▶ [DATA FOR THE TASK]:
##########

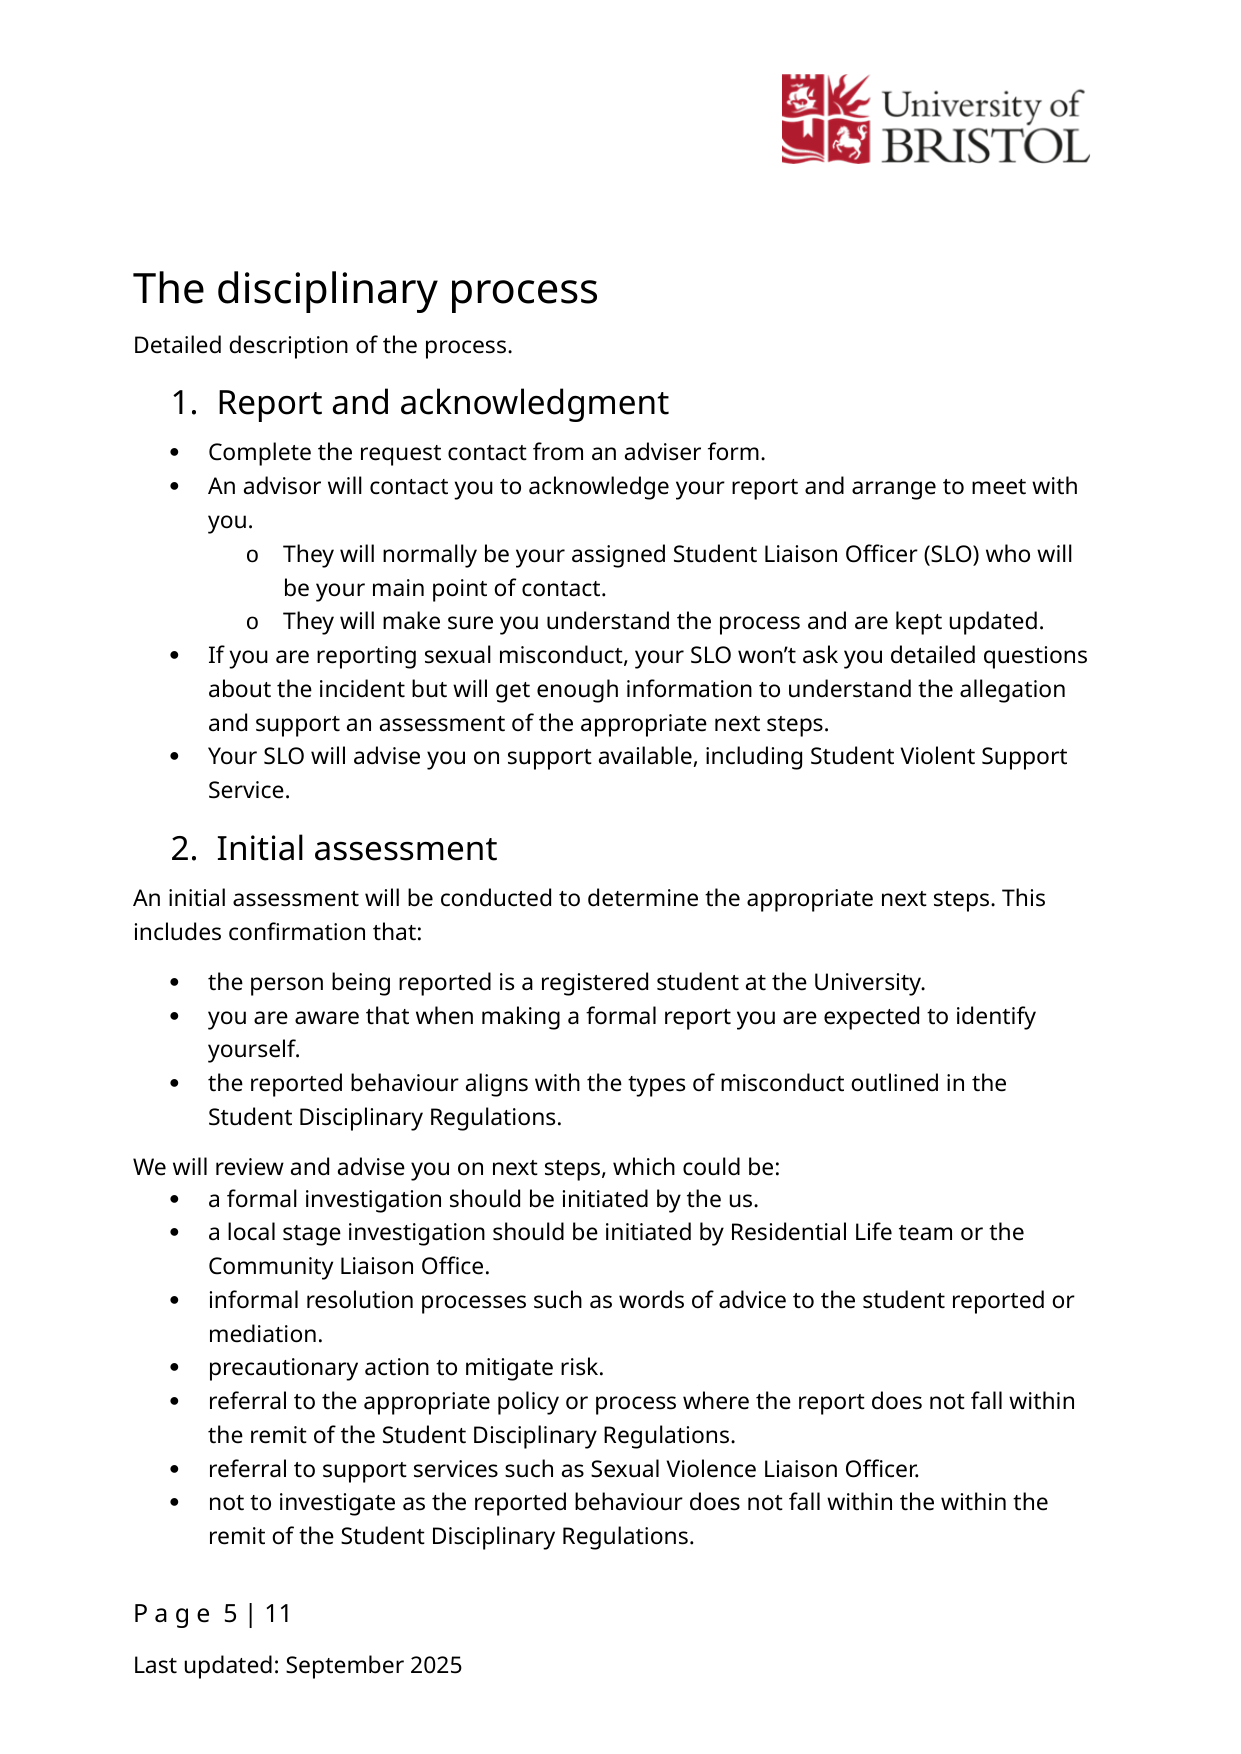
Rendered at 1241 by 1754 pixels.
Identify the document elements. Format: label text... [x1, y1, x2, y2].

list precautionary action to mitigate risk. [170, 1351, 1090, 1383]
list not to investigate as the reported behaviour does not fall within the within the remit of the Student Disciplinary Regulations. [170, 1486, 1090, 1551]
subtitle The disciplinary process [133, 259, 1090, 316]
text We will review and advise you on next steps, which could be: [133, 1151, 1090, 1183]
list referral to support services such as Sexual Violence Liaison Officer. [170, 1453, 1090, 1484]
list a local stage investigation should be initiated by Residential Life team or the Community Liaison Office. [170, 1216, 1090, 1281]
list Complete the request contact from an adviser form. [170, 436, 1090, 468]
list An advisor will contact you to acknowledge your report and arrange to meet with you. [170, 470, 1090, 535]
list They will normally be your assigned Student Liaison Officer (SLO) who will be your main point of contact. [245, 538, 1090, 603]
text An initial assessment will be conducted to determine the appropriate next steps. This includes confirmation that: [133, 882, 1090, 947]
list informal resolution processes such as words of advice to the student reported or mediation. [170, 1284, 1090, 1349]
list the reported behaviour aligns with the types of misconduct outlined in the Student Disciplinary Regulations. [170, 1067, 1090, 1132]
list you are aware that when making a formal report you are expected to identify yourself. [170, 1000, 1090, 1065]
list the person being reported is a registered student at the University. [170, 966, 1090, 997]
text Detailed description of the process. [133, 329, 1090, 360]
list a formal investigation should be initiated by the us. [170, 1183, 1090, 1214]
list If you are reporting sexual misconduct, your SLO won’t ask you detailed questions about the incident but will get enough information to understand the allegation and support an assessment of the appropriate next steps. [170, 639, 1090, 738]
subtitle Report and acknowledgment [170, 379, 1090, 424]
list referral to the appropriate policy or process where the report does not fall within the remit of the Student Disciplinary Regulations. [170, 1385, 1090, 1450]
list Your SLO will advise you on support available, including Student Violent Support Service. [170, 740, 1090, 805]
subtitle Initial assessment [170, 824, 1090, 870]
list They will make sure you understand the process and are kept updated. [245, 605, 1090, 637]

##########

▶ [THE PROBLEM]: Each line holding "appropriate" in the records should be copied out.

▶ [RESULT OF THE TASK]:
text An initial assessment will be conducted to determine the appropriate next steps. This includes confirmation that: [133, 882, 1090, 947]
list If you are reporting sexual misconduct, your SLO won’t ask you detailed questions about the incident but will get enough information to understand the allegation and support an assessment of the appropriate next steps. [170, 639, 1090, 738]
list referral to the appropriate policy or process where the report does not fall within the remit of the Student Disciplinary Regulations. [170, 1385, 1090, 1450]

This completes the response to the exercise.